De estos ataques cabe destacar la mala suerte de nada más cruzar los límites, pues la falta de equipos de exploración les impidió ver lanceros enemigos. Los guerreros lucharon con valor según me contaba Gwydre y consiguieron tomar aquellas tierras. Inmediatamente después avanzaron a otro territorio, pero esta vez tras dos días de encarnizada batalla nada lograron y mi joven oficial decidió retirarse. Él mismo, pese a que fue el último en retirarse del campo de batalla, marchaba herido.
Lo siguiente que me remitía en su mensaje era un correo de Almanzur, que ya firma cómo Gran Califa. En él correo admiraba mi tenacidad y se atrevía a decirme que de tener más compañeros atacándole quizás podía plantearse el detener sus avances, además amenazaba con perseguir a los restos de mi ejército tolosano, aunque bien sabía yo que aún quedaban al menos unos 800 en pie. Hice llamar a Ludovico, que pese a tener 15 años es muy buen escribano, casi tanto como yo. Le ordené redactar un mensaje en el que se demostrase, que si bien el califa no contaría con mi amistad nunca, le demostraba mi admiración por cómo había logrado llegar tan alto en poco tiempo, por su manera de luchar,... Lo último que le dije sería que mis soldados no huirían como cobardes o al sur para atacarlo en sus feudos de Hispania cómo Gwydre le contestará en un mensaje previo.

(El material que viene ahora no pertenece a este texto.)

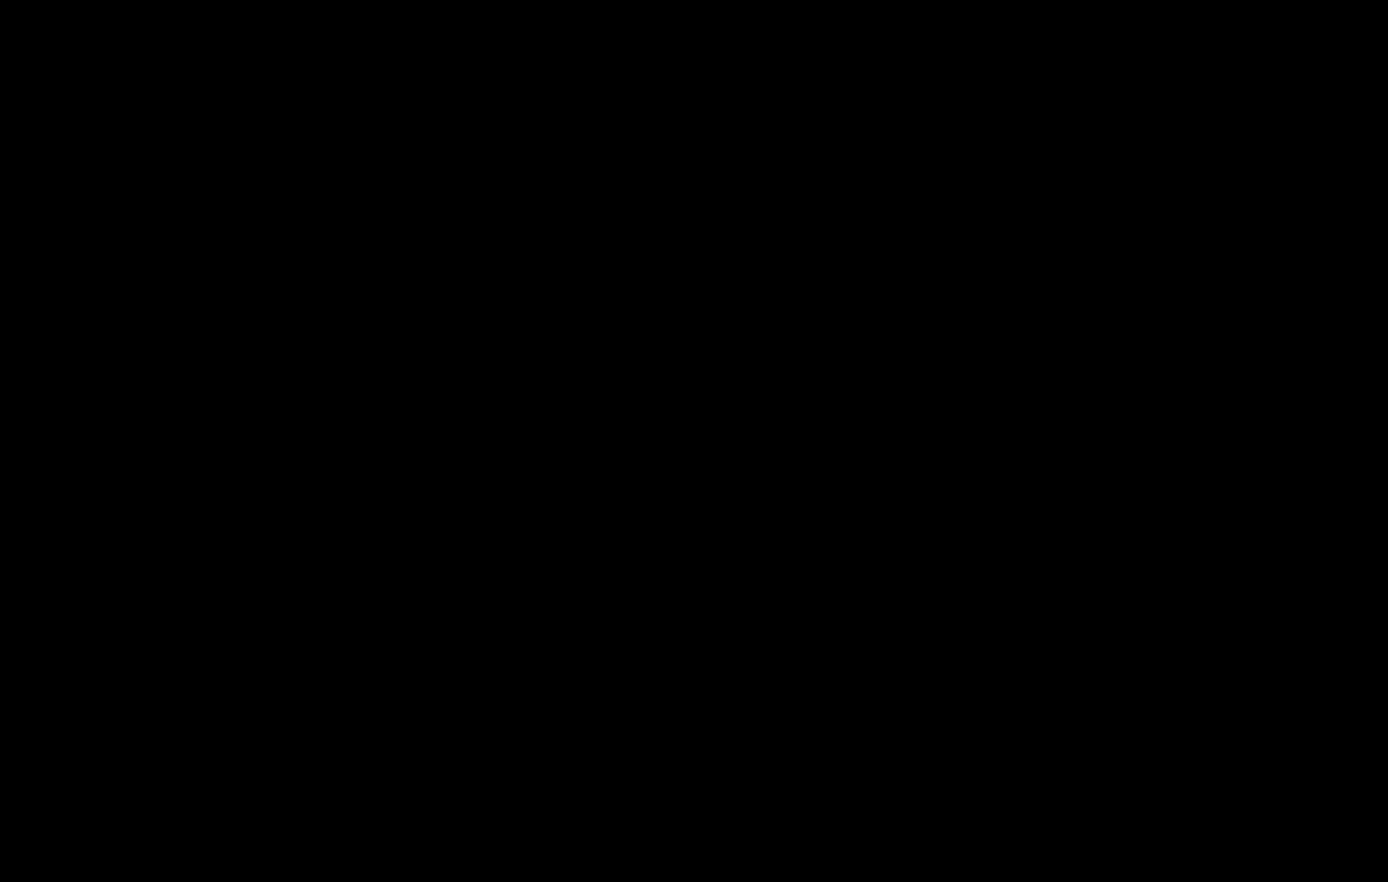
{"keys": [], "events": []}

¿¿Qué locura me llevo a ello?? Creo que fue el hecho de que aunque mis tropas sean humildes y esté combatiendo a un gigante, la Casa de Telamón tiene eso que llamamos Honor; tenemos eso que yo llamo Compromiso; tenemos lo que los trovadores llaman Valor; tenemos lo que mi padre llamaba Temperamento; y por último, lo que mi madre llamaba Obstinación. Los Cinco Preciados Dones que mi hija heredará algún día.

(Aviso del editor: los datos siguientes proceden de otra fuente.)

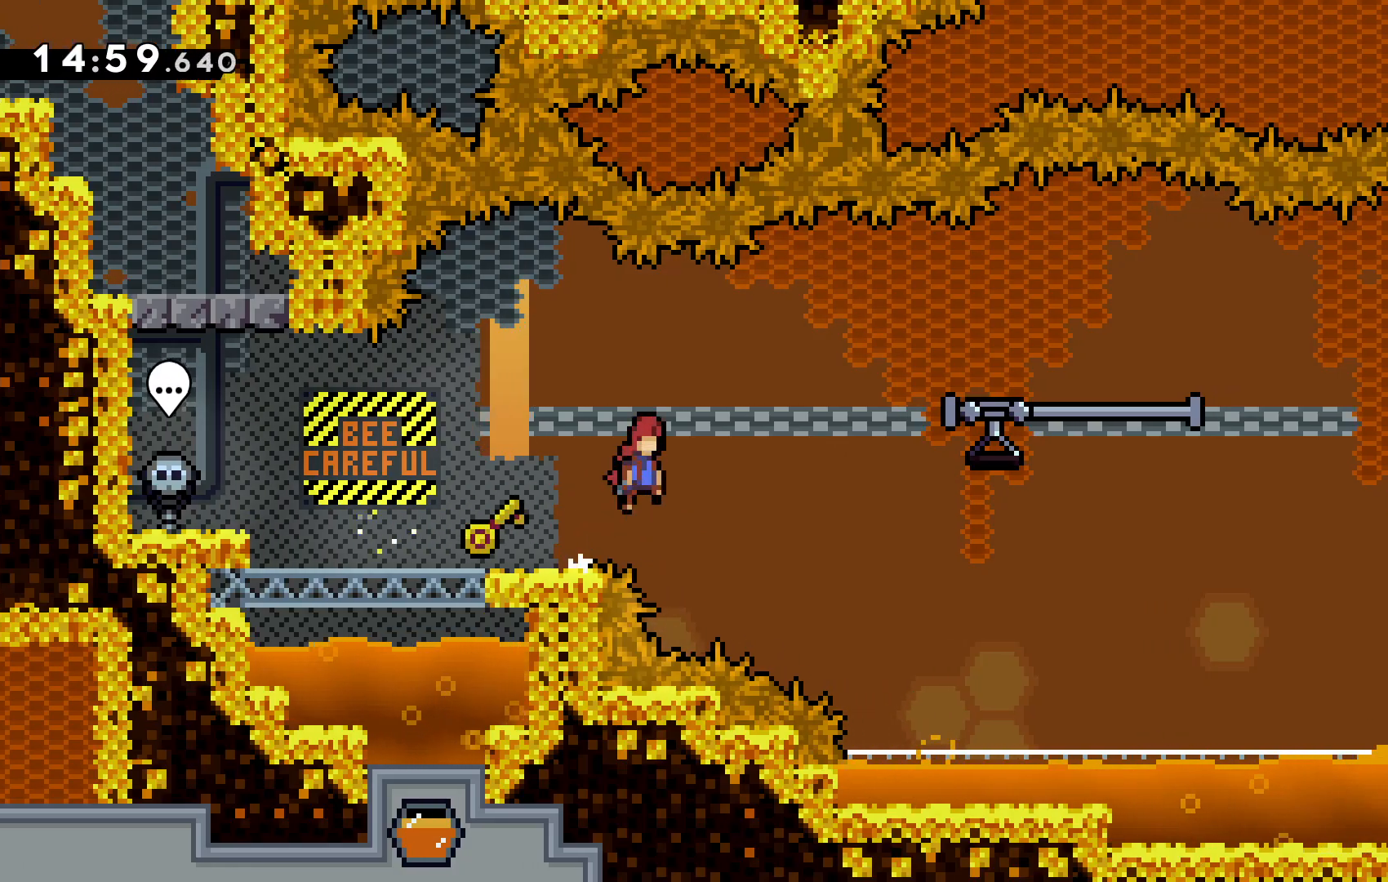
{"keys": ["right", "z"]}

La batalla dicen que ha sido de las más sangrientas en que se han visto envueltos los míos. Gwydre en su último despacho la definió como: “Caos”. Ludovico, que estaba presente ya que le había destinado como mensajero a Almanzur, no habla aún de la impresión. Cientos de hombres combatieron honorablemente hasta que en un último ataque a la desesperada Gwydre cargó al frente. Su caballo patinó en el cadáver de un lancero de Almanzur y logró salvar la vida, pues la carga de la caballería sarracena fue casi mortífera. Las tropas huyeron en desbandada y Ludovico tuvo que tomar el mando de la situación pese a que es un crío. Las organizó para una marcha a mi capital aunque más tarde Gwydre que espera refuerzos en Tolosa las ordenó regresar a las tierras del buen Carlos Martel.
El único problema es que estoy en Puebla de Josué y no de camino cómo el se cree. Ya que una joven bárbara ha decidido ponerse en contacto conmigo, para tratar algún tema de suma importancia. Sólo espero que esta tal Kali, no venga a traer más problemas a éste desdichado judío.